Hija del Destino no era solo un nombre, era una profecía, una leyenda.

Si Ahcehera había sido llamada así, entonces ya no era solo su hermana.

Se había convertido en algo mucho más grande.

Azedreo apretó la mandíbula.

—Entonces no tenemos tiempo que perder.

Si todavía está allí, tenemos que sacarla antes de que sea demasiado tarde.

Pero justo cuando se preparaban para irse, otra alerta apareció en la pantalla.

Una filtración de datos reciente.

Alguien había intentado borrar archivos relacionados con Agartha.

Alguien que no quería que se conociera la verdad.

Y eso significaba…

—Saben que estamos investigando esto —murmuró Aryndale.

Una repentina sirena de advertencia resonó por toda la academia abandonada.

Las defensas automáticas se activaron, y luces rojas de advertencia parpadeaban por los corredores.

Azedreo desenfundó su arma.

—Tenemos que movernos.

Ahora.

Mientras corrían hacia la salida, las paredes se desplazaron, revelando torretas ocultas que se activaban por sí solas.

La academia había sido comprometida.

Alguien no quería que se fueran con lo que acababan de descubrir.

Estalló el fuego de los blásters.

Aryndale activó su escudo de energía, bloqueando los ataques mientras Azedreo disparaba con precisión a las torretas, destruyéndolas una por una.

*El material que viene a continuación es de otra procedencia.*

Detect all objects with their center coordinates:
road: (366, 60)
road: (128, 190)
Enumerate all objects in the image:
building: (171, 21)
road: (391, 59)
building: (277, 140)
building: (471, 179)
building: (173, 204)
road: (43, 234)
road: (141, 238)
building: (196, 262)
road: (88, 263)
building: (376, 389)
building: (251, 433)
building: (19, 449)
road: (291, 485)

Avanzaron, esquivando las defensas automatizadas, sus cuerpos moviéndose con la precisión de guerreros entrenados.

Llegaron al hangar justo a tiempo, saltando a su nave espacial mientras más sistemas de seguridad se activaban tratando de atraparlos.

Aryndale encendió los propulsores, y la nave salió disparada de la academia, esquivando ráfagas láser mientras la instalación intentaba impedir su escape.

Tan pronto como estuvieron en órbita, los sistemas de seguridad de la academia se apagaron.

El lugar volvió al silencio, como si nada hubiera ocurrido.

Jadeando, Azedreo se recostó en su asiento.

—Eso no fue normal.

Alguien nos estaba observando.

Aryndale agarró los controles, su rostro ensombrecido por sus pensamientos.

—Y quien quiera que fuese, no quiere que encontremos a Ahcehera.

Fijaron un curso directo hacia Agartha, sus mentes aceleradas.

Si Ahcehera seguía viva, la encontrarían.

Sin importar lo que se interpusiera en su camino.

Mientras su nave surcaba la vasta extensión del espacio, Aryndale y Azedreo permanecieron en silencio, sus mentes agobiadas por las implicaciones de lo que acababan de descubrir.

La destrucción de Agartha, la presencia de Zephyrion, y la profecía que rodeaba a Ahcehera.

Todo estaba conectado.

Aryndale apretó su agarre sobre los controles.

—Se nos está acabando el tiempo.

Azedreo asintió, su expresión endurecida con determinación.

—Sin importar lo que nos esté esperando, la recuperaremos.

Con eso, activaron el motor de distorsión, desapareciendo entre las estrellas, dirigiéndose directamente hacia los horrores desconocidos que los esperaban en Agartha.